What to do if AR is refused?
Perhaps, an applicant can reapply or challenge an AR decision by filing a Judicial Review (JR). If deemed admissible by the High Court, the JR considers whether the decision should be reversed on grounds of illegality, irrationality (unreasonableness), procedural impropriety, and/or legitimate expectation. Generally, a JR is preceded by service to the Home Office of a pre-action protocol (PAP) letter. In fact, in the PAP letter the applicant (in practice their legal representative) sets out the grounds for challenge, the remedy sought, and the timescale for the Home Office to respond (normally 14 days) before the lodging a JR.
In fact, an applicant can withdraw an administrative review for UK visa under the following circumstances:
- if an applicant can only make an AR from inside the UK and the applicant asks for a passport for travelling – paragraph 34X(1)
- if the applicant travels outside the UK – paragraph 34X(2)
- the applicant formally requests to withdraw the AR – paragraph 34X(3)
- if the applicant makes an application for entry clearance, leave to enter or leave to remain – paragraph 34X(4)
1. An applicant requests for the passport for travelling
If an in-country AR application is pending and the applicant requests for the return of his/her passport for the purpose of travel outside the UK then the AR is treated as withdrawn. Moreover, if an applicant made an in-time AR application then the leave to remain in the UK under section 3C ends on the date the applicant withdraws the application.
2. Applicant Travelling outside the UK
If an in-country AR is pending and the applicant leaves the UK then the AR is treated as withdrawn automatically. And the date on which an applicant leaves the UK is considered as the date of withdrawing the AR. Therefore, Section 3C leave will end on this date. Moreover, an applicant who has withdrawn his/her AR application by leaving the UK cannot re-enter the UK for the purpose of resuming the administrative review.
3. An applicant requests to withdraw in writing
Furthermore, an applicant can also withdraw an AR by sending an email to the Home Office’s AR team. Accordingly, the Home Office will treat the AR as withdrawn on the date the AR team receives the request. Perhaps, this may happen if an applicant realises that the original decision is correct. Therefore, an applicant instead wishes to make a fresh application. However, an applicant having a Section 3C leave cannot submit a fresh application while his/her AR is pending.
4. The applicant makes a fresh application
Quite certainly, the Home Office will treat a pending immigration administrative review as withdrawn if the applicant makes a fresh application.

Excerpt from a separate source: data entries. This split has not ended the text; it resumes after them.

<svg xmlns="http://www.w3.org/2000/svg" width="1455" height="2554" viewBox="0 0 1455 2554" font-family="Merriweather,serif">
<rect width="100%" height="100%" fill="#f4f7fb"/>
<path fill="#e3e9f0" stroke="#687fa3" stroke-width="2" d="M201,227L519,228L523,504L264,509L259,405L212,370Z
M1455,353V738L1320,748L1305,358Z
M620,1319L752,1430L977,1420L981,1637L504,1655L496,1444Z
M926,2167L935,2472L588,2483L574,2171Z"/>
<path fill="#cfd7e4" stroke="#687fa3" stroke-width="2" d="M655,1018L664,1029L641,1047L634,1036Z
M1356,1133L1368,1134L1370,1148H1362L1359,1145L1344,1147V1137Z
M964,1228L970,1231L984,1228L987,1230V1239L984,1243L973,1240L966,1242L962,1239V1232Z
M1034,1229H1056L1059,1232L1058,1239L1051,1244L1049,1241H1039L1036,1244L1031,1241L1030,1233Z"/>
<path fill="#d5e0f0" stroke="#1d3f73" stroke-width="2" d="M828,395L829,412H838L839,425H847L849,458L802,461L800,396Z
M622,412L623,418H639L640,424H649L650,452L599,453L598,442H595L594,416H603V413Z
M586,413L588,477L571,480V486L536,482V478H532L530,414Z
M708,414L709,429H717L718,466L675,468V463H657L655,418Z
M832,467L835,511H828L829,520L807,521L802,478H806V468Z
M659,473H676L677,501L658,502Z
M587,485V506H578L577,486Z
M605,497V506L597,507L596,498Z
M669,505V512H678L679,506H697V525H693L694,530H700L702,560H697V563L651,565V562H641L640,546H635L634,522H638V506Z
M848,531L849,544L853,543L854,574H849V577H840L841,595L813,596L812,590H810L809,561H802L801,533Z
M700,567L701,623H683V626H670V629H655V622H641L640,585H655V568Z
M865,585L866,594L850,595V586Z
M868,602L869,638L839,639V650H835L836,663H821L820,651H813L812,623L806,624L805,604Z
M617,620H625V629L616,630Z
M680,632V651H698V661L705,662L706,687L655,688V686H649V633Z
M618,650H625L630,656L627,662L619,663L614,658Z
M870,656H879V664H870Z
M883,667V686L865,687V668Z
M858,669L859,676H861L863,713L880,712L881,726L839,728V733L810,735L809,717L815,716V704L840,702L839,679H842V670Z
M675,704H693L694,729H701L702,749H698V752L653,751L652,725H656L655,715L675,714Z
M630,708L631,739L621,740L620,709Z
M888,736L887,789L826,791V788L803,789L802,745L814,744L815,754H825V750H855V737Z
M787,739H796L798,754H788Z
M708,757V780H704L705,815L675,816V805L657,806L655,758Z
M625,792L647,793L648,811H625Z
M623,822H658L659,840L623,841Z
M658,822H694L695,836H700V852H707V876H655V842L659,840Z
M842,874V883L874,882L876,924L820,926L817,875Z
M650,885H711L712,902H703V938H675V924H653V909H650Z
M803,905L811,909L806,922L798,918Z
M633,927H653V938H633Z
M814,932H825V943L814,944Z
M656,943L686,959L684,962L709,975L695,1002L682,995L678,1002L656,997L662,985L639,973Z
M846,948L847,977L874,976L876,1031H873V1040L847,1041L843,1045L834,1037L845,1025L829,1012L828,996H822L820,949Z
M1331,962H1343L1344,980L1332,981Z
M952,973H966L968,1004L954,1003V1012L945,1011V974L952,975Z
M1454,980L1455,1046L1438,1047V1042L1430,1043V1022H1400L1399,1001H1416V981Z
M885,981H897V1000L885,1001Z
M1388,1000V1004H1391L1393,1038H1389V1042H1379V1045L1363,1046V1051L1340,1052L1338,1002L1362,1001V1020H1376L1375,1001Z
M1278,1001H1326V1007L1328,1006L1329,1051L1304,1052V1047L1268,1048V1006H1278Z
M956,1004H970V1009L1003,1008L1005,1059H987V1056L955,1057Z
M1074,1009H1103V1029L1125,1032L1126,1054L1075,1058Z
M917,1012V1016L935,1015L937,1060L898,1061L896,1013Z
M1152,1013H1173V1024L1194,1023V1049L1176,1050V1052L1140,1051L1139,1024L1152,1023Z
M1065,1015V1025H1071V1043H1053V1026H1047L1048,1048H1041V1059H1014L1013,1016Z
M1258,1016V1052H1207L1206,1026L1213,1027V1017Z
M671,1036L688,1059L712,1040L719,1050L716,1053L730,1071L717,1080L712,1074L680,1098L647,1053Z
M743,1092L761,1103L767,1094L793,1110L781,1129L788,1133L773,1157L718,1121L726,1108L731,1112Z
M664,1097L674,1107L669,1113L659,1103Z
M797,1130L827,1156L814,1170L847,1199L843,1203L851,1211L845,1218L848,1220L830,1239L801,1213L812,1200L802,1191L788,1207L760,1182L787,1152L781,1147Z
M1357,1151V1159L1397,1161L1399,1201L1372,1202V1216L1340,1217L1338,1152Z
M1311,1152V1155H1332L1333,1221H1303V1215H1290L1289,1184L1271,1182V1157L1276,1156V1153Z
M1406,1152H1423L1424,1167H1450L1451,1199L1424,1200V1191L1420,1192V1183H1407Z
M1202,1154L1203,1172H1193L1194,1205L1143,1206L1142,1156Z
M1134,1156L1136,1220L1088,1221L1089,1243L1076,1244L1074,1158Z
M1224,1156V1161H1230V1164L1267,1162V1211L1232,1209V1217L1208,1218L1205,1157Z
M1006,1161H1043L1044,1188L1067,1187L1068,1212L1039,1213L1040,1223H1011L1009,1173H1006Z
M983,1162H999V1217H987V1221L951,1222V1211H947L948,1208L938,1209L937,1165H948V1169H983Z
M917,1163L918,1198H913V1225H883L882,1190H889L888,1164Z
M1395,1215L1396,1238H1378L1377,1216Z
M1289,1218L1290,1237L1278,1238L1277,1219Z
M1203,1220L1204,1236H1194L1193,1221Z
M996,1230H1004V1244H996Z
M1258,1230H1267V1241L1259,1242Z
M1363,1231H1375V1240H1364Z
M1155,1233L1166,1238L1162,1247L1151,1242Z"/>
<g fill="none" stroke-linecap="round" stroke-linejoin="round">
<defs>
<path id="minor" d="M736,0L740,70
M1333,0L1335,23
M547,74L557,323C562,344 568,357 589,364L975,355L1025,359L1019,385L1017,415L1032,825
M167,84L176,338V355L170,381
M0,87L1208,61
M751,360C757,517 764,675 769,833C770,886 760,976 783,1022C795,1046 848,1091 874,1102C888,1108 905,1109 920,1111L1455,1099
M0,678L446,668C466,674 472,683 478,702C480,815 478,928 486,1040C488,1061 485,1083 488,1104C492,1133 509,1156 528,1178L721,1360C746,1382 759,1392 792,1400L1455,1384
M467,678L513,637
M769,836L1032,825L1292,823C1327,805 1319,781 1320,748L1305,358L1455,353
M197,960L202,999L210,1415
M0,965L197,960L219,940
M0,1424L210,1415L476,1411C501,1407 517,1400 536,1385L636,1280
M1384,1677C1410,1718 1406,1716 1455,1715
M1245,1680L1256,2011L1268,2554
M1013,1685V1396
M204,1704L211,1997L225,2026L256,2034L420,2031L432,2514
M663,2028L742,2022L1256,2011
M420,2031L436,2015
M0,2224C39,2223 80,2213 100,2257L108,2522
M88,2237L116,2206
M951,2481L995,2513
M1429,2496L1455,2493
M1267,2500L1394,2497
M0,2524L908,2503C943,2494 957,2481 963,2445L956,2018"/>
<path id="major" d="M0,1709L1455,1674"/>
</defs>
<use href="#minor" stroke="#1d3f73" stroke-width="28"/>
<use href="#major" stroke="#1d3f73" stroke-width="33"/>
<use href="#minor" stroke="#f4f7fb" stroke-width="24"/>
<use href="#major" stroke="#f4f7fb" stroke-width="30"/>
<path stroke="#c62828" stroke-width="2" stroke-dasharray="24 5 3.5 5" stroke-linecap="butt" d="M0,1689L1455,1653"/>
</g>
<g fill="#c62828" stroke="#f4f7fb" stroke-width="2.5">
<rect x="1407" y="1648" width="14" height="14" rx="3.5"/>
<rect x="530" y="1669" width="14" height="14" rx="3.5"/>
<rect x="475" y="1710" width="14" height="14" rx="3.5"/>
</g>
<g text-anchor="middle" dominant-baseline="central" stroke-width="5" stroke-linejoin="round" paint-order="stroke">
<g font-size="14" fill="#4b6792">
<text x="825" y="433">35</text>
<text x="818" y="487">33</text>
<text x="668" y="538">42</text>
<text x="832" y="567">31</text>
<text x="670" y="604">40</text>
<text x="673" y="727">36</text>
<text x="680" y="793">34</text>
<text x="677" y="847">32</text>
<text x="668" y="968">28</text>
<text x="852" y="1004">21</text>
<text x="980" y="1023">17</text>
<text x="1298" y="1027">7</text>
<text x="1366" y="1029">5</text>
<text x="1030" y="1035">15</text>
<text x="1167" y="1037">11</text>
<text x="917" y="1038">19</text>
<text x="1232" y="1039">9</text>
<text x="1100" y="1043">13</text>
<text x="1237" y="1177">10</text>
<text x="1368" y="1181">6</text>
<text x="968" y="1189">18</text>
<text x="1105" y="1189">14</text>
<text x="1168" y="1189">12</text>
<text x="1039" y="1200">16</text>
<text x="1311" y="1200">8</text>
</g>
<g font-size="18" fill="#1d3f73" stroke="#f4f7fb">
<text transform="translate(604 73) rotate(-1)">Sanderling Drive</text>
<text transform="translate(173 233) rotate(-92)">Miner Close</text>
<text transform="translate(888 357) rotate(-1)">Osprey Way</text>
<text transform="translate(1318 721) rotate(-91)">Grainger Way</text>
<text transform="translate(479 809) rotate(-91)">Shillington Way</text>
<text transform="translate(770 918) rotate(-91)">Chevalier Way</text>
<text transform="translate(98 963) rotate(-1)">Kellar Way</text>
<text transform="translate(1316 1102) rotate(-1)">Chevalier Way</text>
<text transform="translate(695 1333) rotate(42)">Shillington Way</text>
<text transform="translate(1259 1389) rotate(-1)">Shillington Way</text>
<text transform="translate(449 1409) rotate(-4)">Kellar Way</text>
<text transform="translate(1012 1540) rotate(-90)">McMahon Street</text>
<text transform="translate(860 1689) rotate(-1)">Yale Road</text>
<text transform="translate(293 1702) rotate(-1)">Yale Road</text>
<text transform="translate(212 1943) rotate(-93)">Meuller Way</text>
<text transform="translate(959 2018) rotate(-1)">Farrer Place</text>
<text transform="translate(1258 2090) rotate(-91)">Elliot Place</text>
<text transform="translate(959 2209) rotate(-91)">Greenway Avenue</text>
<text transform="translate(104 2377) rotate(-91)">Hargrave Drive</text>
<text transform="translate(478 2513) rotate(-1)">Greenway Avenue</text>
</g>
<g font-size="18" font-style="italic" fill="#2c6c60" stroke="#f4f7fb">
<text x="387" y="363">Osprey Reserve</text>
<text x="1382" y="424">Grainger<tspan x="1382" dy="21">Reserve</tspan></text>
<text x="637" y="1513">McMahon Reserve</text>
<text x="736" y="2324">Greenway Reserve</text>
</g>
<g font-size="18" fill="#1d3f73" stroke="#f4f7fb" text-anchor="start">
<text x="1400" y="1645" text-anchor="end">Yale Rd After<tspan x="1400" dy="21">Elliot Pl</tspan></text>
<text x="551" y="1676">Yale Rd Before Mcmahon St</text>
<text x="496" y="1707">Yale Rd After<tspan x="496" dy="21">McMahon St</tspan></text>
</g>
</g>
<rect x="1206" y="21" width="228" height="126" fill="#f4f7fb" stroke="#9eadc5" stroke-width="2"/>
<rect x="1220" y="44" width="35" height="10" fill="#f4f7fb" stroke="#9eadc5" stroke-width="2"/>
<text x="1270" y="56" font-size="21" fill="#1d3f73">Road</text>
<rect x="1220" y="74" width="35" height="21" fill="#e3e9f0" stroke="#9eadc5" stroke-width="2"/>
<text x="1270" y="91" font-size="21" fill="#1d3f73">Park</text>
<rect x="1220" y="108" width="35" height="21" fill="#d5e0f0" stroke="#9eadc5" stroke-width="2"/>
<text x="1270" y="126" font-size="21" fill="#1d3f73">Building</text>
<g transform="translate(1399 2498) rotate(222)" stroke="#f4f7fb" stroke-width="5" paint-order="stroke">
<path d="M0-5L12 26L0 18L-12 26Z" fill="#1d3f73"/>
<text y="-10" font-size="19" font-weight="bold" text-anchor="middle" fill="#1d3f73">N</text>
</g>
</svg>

Therefore, there is no need to email a request to the Home Office.
Administrative Review Processing Time
Perhaps, the service standard for administrative review processing time is within 28 calendar days from the date of receipt of a request from the applicant. However, if the reviewer is not able to complete the process within the 28 days then may normally notify the applicant.
Immigration Administrative Review Success Rate
According to the report of independent chief inspector of borders and immigration, the success rate for in-country, entry clearance and at the border administrative review decisions is 22%, 8% and 21%, respectively. However, the report points out a number of flaws in the AR procedure. Furthermore, states that the success rate for in-country and entry clearance AR could have been substantially higher if the reviewers had followed the AR procedure properly. Therefore, the Chief Inspector made a number of recommendations for the improvement of the administrative review process.